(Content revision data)
--

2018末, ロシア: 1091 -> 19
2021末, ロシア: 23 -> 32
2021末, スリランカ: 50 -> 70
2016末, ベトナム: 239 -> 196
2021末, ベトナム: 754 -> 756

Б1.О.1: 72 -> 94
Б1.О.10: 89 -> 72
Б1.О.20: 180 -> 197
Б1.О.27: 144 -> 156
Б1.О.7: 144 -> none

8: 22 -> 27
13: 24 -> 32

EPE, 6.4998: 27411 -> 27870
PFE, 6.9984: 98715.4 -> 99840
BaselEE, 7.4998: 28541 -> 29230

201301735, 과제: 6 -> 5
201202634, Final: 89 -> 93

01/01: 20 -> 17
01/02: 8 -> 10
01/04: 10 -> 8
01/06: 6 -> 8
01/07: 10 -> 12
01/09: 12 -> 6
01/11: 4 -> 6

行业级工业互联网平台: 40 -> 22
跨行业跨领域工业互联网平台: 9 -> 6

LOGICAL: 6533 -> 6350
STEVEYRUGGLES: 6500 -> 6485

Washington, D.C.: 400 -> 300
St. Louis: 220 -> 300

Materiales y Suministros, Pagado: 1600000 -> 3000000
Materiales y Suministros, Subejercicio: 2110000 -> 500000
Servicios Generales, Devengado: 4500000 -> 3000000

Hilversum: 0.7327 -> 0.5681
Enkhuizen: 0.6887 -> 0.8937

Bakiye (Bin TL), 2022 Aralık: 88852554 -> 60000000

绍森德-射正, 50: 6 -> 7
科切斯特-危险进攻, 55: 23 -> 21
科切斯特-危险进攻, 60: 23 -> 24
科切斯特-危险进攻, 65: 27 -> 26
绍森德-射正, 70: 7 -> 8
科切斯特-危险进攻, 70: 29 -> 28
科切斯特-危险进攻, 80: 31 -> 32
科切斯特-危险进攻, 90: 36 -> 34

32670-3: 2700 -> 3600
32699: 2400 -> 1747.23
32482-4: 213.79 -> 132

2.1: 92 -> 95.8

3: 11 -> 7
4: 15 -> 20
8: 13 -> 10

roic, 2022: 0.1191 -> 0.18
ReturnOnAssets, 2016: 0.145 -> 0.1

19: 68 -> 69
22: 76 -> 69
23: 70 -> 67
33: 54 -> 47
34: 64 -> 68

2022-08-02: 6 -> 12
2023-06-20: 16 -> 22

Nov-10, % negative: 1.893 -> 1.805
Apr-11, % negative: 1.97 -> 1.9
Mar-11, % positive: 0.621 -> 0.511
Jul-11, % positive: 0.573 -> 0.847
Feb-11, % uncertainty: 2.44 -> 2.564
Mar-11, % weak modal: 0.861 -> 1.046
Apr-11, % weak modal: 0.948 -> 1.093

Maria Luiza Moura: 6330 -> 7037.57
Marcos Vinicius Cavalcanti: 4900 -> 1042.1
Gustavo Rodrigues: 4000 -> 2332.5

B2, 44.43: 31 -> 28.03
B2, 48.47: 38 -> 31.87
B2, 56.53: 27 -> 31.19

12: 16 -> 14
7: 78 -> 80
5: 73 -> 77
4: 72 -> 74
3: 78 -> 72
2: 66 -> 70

--

• Assigned task:
Restate the data word for word. Begin at its first line, end at the line that contains "科切斯特-危险进攻, 65: 27 -> 26", and include both.

• Result of this exercise:
2018末, ロシア: 1091 -> 19
2021末, ロシア: 23 -> 32
2021末, スリランカ: 50 -> 70
2016末, ベトナム: 239 -> 196
2021末, ベトナム: 754 -> 756

Б1.О.1: 72 -> 94
Б1.О.10: 89 -> 72
Б1.О.20: 180 -> 197
Б1.О.27: 144 -> 156
Б1.О.7: 144 -> none

8: 22 -> 27
13: 24 -> 32

EPE, 6.4998: 27411 -> 27870
PFE, 6.9984: 98715.4 -> 99840
BaselEE, 7.4998: 28541 -> 29230

201301735, 과제: 6 -> 5
201202634, Final: 89 -> 93

01/01: 20 -> 17
01/02: 8 -> 10
01/04: 10 -> 8
01/06: 6 -> 8
01/07: 10 -> 12
01/09: 12 -> 6
01/11: 4 -> 6

行业级工业互联网平台: 40 -> 22
跨行业跨领域工业互联网平台: 9 -> 6

LOGICAL: 6533 -> 6350
STEVEYRUGGLES: 6500 -> 6485

Washington, D.C.: 400 -> 300
St. Louis: 220 -> 300

Materiales y Suministros, Pagado: 1600000 -> 3000000
Materiales y Suministros, Subejercicio: 2110000 -> 500000
Servicios Generales, Devengado: 4500000 -> 3000000

Hilversum: 0.7327 -> 0.5681
Enkhuizen: 0.6887 -> 0.8937

Bakiye (Bin TL), 2022 Aralık: 88852554 -> 60000000

绍森德-射正, 50: 6 -> 7
科切斯特-危险进攻, 55: 23 -> 21
科切斯特-危险进攻, 60: 23 -> 24
科切斯特-危险进攻, 65: 27 -> 26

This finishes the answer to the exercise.